• **WORK ORDER**:
In the entries that follow, say how many lines contain the string "Moru". Give no other words.
########################################
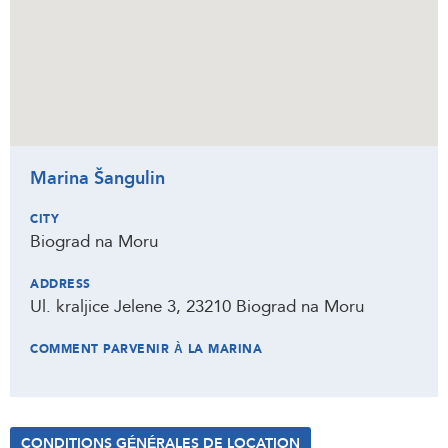
Marina Šangulin
CITY
Biograd na Moru
ADDRESS
Ul. kraljice Jelene 3, 23210 Biograd na Moru
COMMENT PARVENIR À LA MARINA
CONDITIONS GÉNÉRALES DE LOCATION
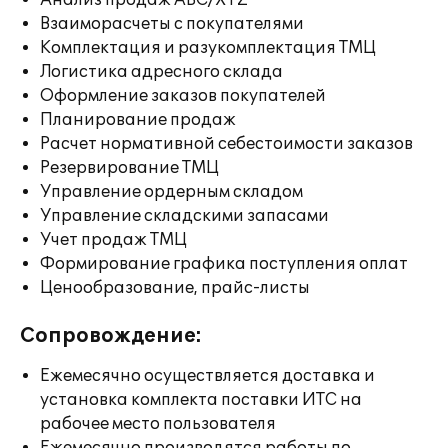
Анализ продаж ABC/XYZ
Взаиморасчеты с покупателями
Комплектация и разукомплектация ТМЦ
Логистика адресного склада
Оформление заказов покупателей
Планирование продаж
Расчет нормативной себестоимости заказов
Резервирование ТМЦ
Управление ордерным складом
Управление складскими запасами
Учет продаж ТМЦ
Формирование графика поступления оплат
Ценообразование, прайс-листы
Сопровождение:
Ежемесячно осуществляется доставка и
установка комплекта поставки ИТС на
рабочее место пользователя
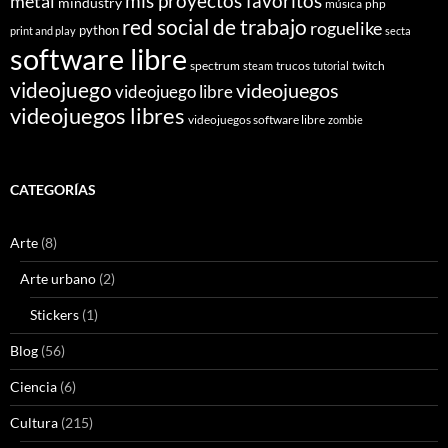
mis proyectos favoritos
metal
mindustry
música
php
red social de trabajo
roguelike
python
print and play
secta
software libre
spectrum
trucos
twitch
steam
tutorial
videojuego
videojuegos
videojuego libre
videojuegos libres
videojuegos software libre
zombie
CATEGORÍAS
Arte
(8)
Arte urbano
(2)
Stickers
(1)
Blog
(56)
Ciencia
(6)
Cultura
(215)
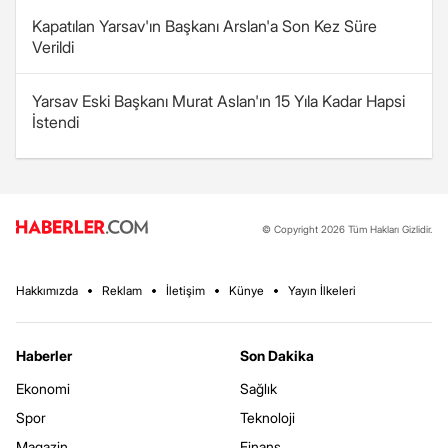
Kapatılan Yarsav'ın Başkanı Arslan'a Son Kez Süre
Verildi
Yarsav Eski Başkanı Murat Aslan'ın 15 Yıla Kadar Hapsi
İstendi
© Copyright 2026 Tüm Hakları Gizlidir.
Hakkımızda
Reklam
İletişim
Künye
Yayın İlkeleri
Haberler
Son Dakika
Ekonomi
Sağlık
Spor
Teknoloji
Magazin
Finans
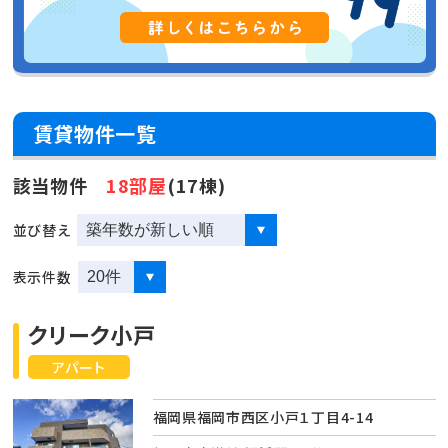
賃貸物件一覧
該当物件
18部屋
(17棟)
並び替え
表示件数
クリーク小戸
アパート
福岡県福岡市西区小戸１丁目4-14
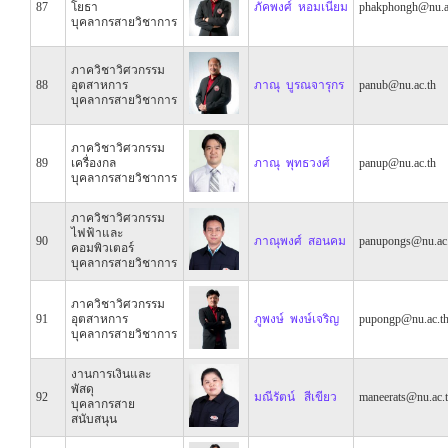
87
โยธา
ภัคพงศ์ หอมเนียม
phakphongh@nu.a
บุคลากรสายวิชาการ
ภาควิชาวิศวกรรม
88
อุตสาหการ
ภาณุ บูรณจารุกร
panub@nu.ac.th
บุคลากรสายวิชาการ
ภาควิชาวิศวกรรม
89
เครื่องกล
ภาณุ พุทธวงศ์
panup@nu.ac.th
บุคลากรสายวิชาการ
ภาควิชาวิศวกรรม
ไฟฟ้าและ
90
ภาณุพงศ์ สอนคม
panupongs@nu.ac.
คอมพิวเตอร์
บุคลากรสายวิชาการ
ภาควิชาวิศวกรรม
91
อุตสาหการ
ภูพงษ์ พงษ์เจริญ
pupongp@nu.ac.t
บุคลากรสายวิชาการ
งานการเงินและ
พัสดุ
92
มณีรัตน์ สีเขียว
maneerats@nu.ac.
บุคลากรสาย
สนับสนุน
########################################
• **EXERCISE RESPONSE**:
2